Na początku tygodnia, chyba w związku ze zbliżającym się Euro 2008, naszła mnie ochota na grę w piłkę. We wtorek, zamiast pobiec tak jak zwykle swoją trasą, kręciłem się koło boiska i wypatrywałem możliwości zagrania. Udało mi się wkręcić do jednej z drużyn i rozegrać prawie godzinny mecz. Zawyżałem sporo średni wiek piłkarzy, ale i taka zabawa była przednia. Źle wspominam tylko 10 minut spędzone na bramce kiedy to jakieś muszki pogryzły mi nogi. Do dnia dzisiejszego mam zaczerwienienia w miejscach ukąszeń, a w środę i czwartek nogi miałem opuchnięte. Mimo to wychodziłem na trening. Środowy był dla mnie bardzo ciężki. Dwie 15-minutowe serie z średnim tętnem zbliżającym się do 160 uderzeń/minutę kompletnie mnie wyczerpały. Dodatkowo biegłem w większości po chodnikach i na drugi dzień odezwały się kolana. Na szczęście w czwartek było mniej biegania, a więcej sprawności, wieczorem natomiast polewałem kolana na zmianę zimną i ciepłą wodą. Teraz jest już lepiej, ale przy schodzeniu po schodach odczuwam jeszcze lekki ból.

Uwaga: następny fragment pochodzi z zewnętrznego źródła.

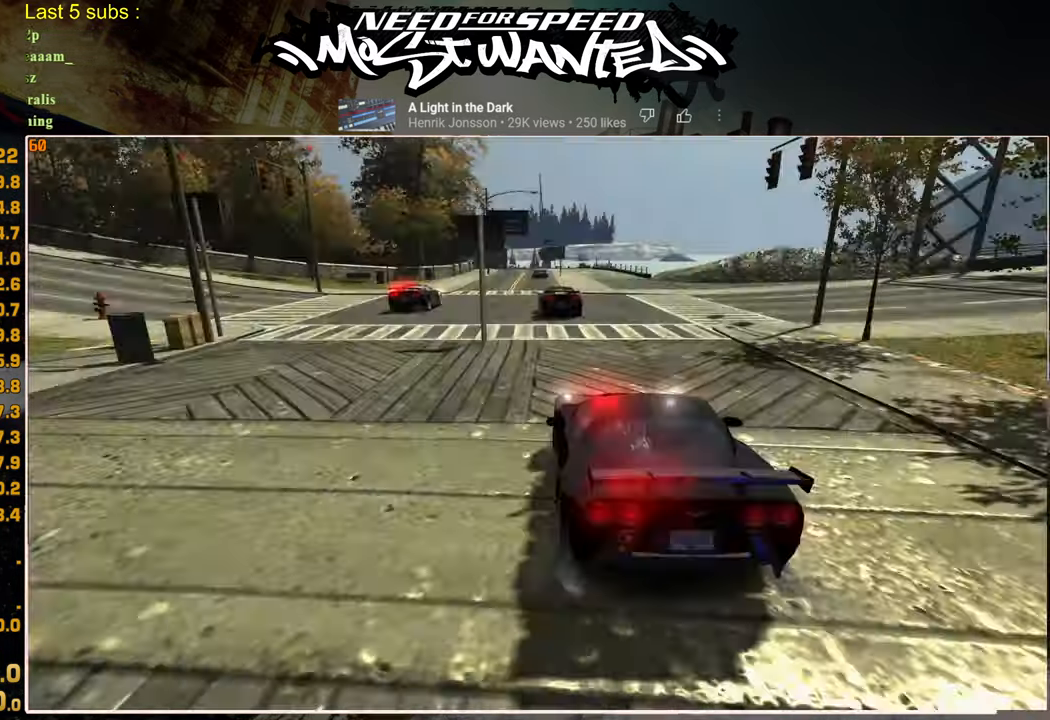
{"buttons": [], "left_stick": "center", "right_stick": "center", "events": []}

Dziś czeka mnie poważne (jak dla mnie) wyzwanie – 105 minut biegu. Poproszę żonkę o towarzystwo – będzie wiozła napoje i dodatkowo mnie mobilizowała. Co jak co, ale przed żoną muszę wypaść dobrze.
Dieta
Do tej pory co jakiś czas eliminowałem z diety posiłki „mniej pożądane”. Teraz w zasadzie pozostało mi przestawić się na dietę montigniacką. Nie jestem jednak jeszcze do tego przygotowany, dlatego będę wprowadzał ją stopniowo. Plan na ten tydzień – dwa (z czterech) posiłki montigniackie dziennie.
Tydzień VII
Waga: 82,5 kg
Powoli zbliża się koniec drugiego miesiąca treningu. Mam już za sobą pierwsze w życiu zawody biegowe i znam swój oficjalny czas na 10 km.
Miniony tydzień minął bez żadnych przygód . Są powody do zadowolenia:
– ilość kilometrów jakie udało mi się przebiec (ponad 50 km/tydzień);
– spadek wagi – można powiedzieć, że nadprogramowo, bo 1 kg w ciągu tygodnia;
– ominęły mnie kontuzje.
Uczestnictwo w SMŚ-u i chęć poprawienia uzyskanego wyniku skłoniło mnie do przyspieszenia na treningach. Biegam teraz WB1 z średnim tętnem w granicach 145 uderzeń/min. (dotychczas poniżej 140). Przy dłuższym bieganiu ciągle mam problem z ramionami- nie bolą jakoś dotkliwie, ale czuję dyskomfort. Dodatkowe ćwiczenia i większa ilość pompek jeszcze nie przyniosły efektu, ale trudno się spodziewać cudu po jednym tygodniu.
Dieta
W dni robocze trzymanie rygoru z jedzeniem nie sprawia mi problemu. Gorzej z weekendem.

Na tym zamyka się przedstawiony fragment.